This package contains several tools working on genomic and proteomics sequences as well as phylogenetic trees.
To build, just run
make
at the root.
Note that there are some parameters that should be setted correctly in the makefile. One is CONDA_PREFIX
which
is used in compilation of some applications.
Build it with
make bin/alignment-filter
Given a fasta sequence file ([INPUT-SEQ-FILE]
) and a file containing the ids ([INPUT-IDS]
), the following command filters samples with id included in the ids file.
bin/alignment-filter -a [INPUT-SEQ-FILE] -i [INPUT-IDS] > [OUTPUT-SEQ-FILE]
Instead of ids file, the ids could be extracted from a metadata file (with the GISAID format) with replacing -i
argument with -m
argument as follows:
bin/alignment-filter -a [INPUT-SEQ-FILE] -m [INPUT-METADATA-FILE] > [OUTPUT-SEQ-FILE]
The header for each sequence in the output fasta file will contain only the id of the input sequence. It can be changed by the -f
argument. The argument could contain "{0}", "{1}", "{2}", representing id, name, and date of the sequence, extracted from the input fasta file (not the metadata file).
bin/alignment-filter -a [INPUT-SEQ-FILE] -i [INPUT-IDS] -f "[HEADER-FORMAT]" > [OUTPUT-SEQ-FILE]
For example, format "{0}|{1}|{2}" can produce the following header
>EPI_ISL_999999|Wuhan/WIV01/2019|2019-01-01
A useful option for this tool is that the tool can directly read a compressed input fasta file, without uncompressing it. For this, the -z
argument should be provided and the path of the fasta file inside the compressed file should be provided with the input compressed file separated by a colon.
bin/alignment-filter -a [INPUT-COMPRESSED-SEQ-FILE]:[INTERNAL-PATH-TO-FASTA-FILE] -z -i [INPUT-IDS] -f "[HEADER-FORMAT]" > [OUTPUT-SEQ-FILE]
For example, the tar.xz
genomic sequences file of the SARS-CoV-2 obtained from GISAID contains three files, one of them is the actual fasta file with path spikenuc1107.fasta
. For this, we can run the tool with the following -a
part :
bin/alignment-filter -a [INPUT-COMPRESSED-SEQ-FILE]:spikenuc1107.fasta -z -i [INPUT-IDS] -f "[HEADER-FORMAT]" > [OUTPUT-SEQ-FILE]
If you like to see a progress bar, you cal include -p
argument when running the tool.
Following is an example of running the tool on the example data.
bin/alignment-filter -a example/3/a.aln -i example/3/ids.txt -f "{1}|{2}|{0}" -p > out
Instead of filtering by ids, the fasta file could be filtered with names (the item starting with "hCov-19/..."). For that -by name
should be added to the arguments.
If the items we want to be printed in the description of each sequence is not provided in the fasta file, it could be extracted from the metadata file. For this -d metadata
should be added to the arguments.
Given a tree file and an alignment, we can infer internal node's genomic sequences. Then based on these sequences we can create a file for each mutation representing samples with that specific mutation.
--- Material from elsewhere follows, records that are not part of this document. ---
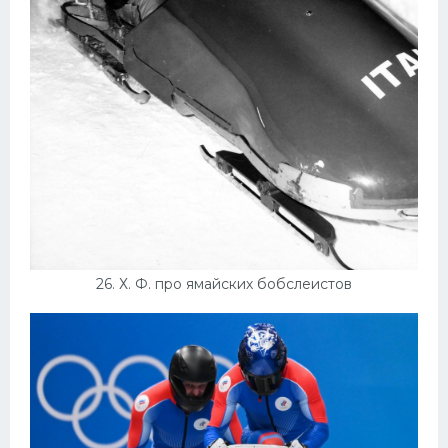
26. Х. Ф. про ямайских бобслеистов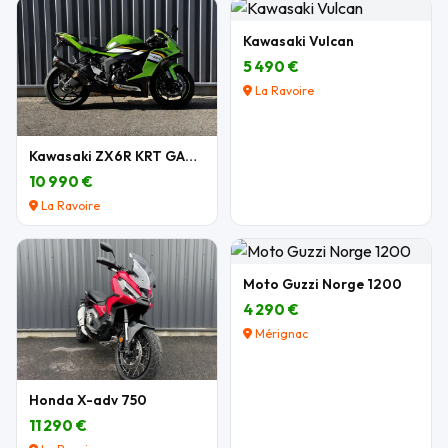
Kawasaki Vulcan
5 490 €
La Ravoire
Kawasaki ZX6R KRT GARANTIE
10 990 €
La Ravoire
Moto Guzzi Norge 1200
4 290 €
Mérignac
Honda X-adv 750
11 290 €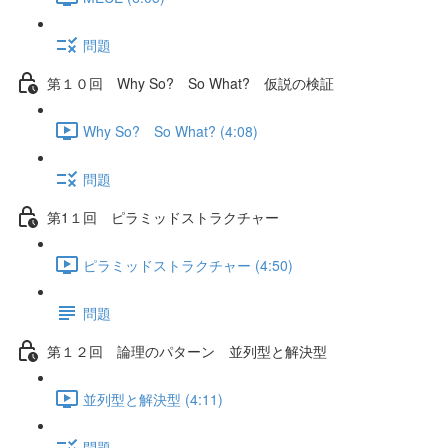
問題
第１０回 Why So? So What? 仮説の検証
Why So? So What? (4:08)
問題
第1１回 ピラミッドストラクチャー
ピラミッドストラクチャー (4:50)
問題
第１２回 論理のパターン 並列型と解決型
並列型と解決型 (4:11)
問題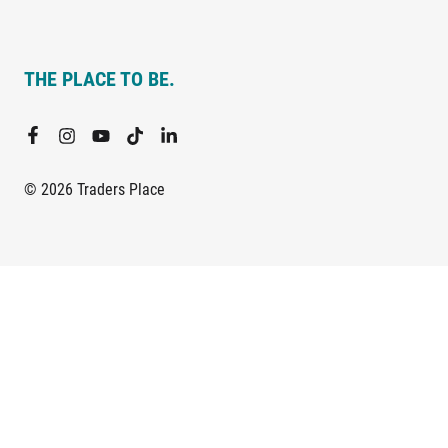
THE PLACE TO BE.
© 2026 Traders Place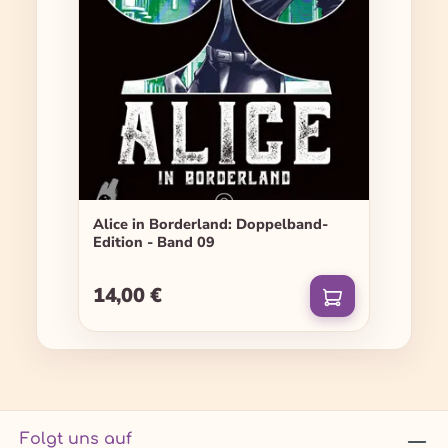
Alice in Borderland: Doppelband-
Edition - Band 09
14,00 €
Regulärer Preis:
Folgt uns auf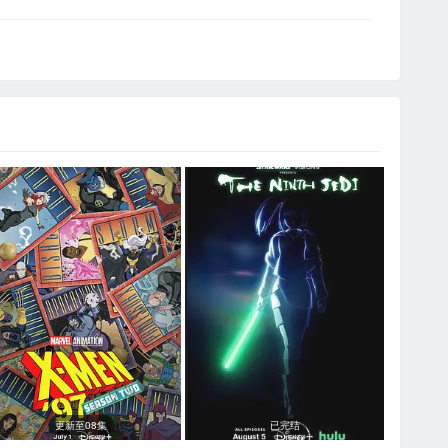
更新至08集
已完结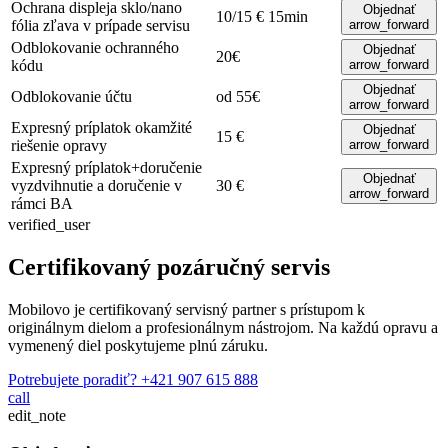
Ochrana displeja sklo/nano
Objednať
10/15 €
15min
fólia
zľava v prípade servisu
arrow_forward
Odblokovanie ochranného
Objednať
20€
kódu
arrow_forward
Objednať
Odblokovanie účtu
od 55€
arrow_forward
Expresný príplatok
okamžité
Objednať
15 €
riešenie opravy
arrow_forward
Expresný príplatok+doručenie
Objednať
vyzdvihnutie a doručenie v
30 €
arrow_forward
rámci BA
verified_user
Certifikovaný pozáručný servis
Mobilovo je certifikovaný servisný partner s prístupom k
originálnym dielom a profesionálnym nástrojom. Na každú opravu a
vymenený diel poskytujeme plnú záruku.
Potrebujete poradiť?
+421 907 615 888
call
edit_note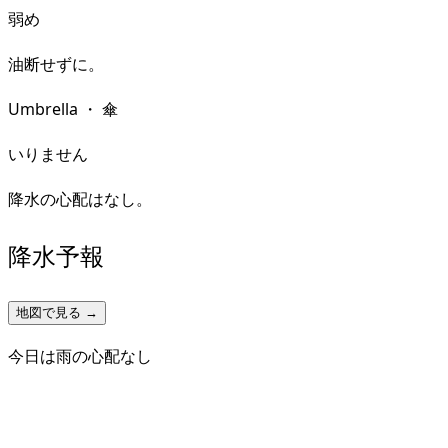
弱め
油断せずに。
Umbrella
・
傘
いりません
降水の心配はなし。
降水予報
地図で見る →
今日は雨の心配なし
This could be done for DNA or protein sequences.
As an example, we produce mutation-samples files for the example located in example/1/
folder.
File a.aln
represents the alignment, file a.tree
represents the tree and file cost.txt
contains
table of cost of mutations on the tree.
First we infer internal nodes' sequences via following command
../../build/phylogeo_sankoff_general_dna --tree a.tree --aln a.aln --out mutation-samples.txt --cost cost.txt
This command produces a file mutation-samples.txt
containing mutations. Contents of this file would be
A A2C_0
A A3D_1
A A4F_2
A C7G_3
B A2C_0
B A3D_1
B A4F_2
B C7G_3
B T9V_4
B W10V_5
where the first column are samples and the second column represents a mutation name. Mutation name ends with '_' and a number. This ending part makes unique (potential) mutations that happens more than once on the tree.
Then we create one file for each mutation. This could be done via following command
mkdir mutation-sample-separated/
../../build/mutation-samples --in mutation-samples.txt --out mutation-sample-separated/ --min 1
The file mutation-samples.txt
is the output of the inference, folder mutation-sample-separated/
will contain all the
resulting files, and option --min 1
tells mutation-samples
to filter out mutations less than one samples.
Pay attention to the '/' at the end of the output argument of the command. If you not include that, results would
appear as separate files in the current folder with mutation-sample-separated
as their prefix.
As the result the mutation-sample-separated
folder will contain following files:
A2C_0.txt A3D_1.txt A4F_2.txt C7G_3.txt T9V_4.txt W10V_5.txt
Each file contains name of samples as their lines.
The inference is done via Sankoff's algorithm.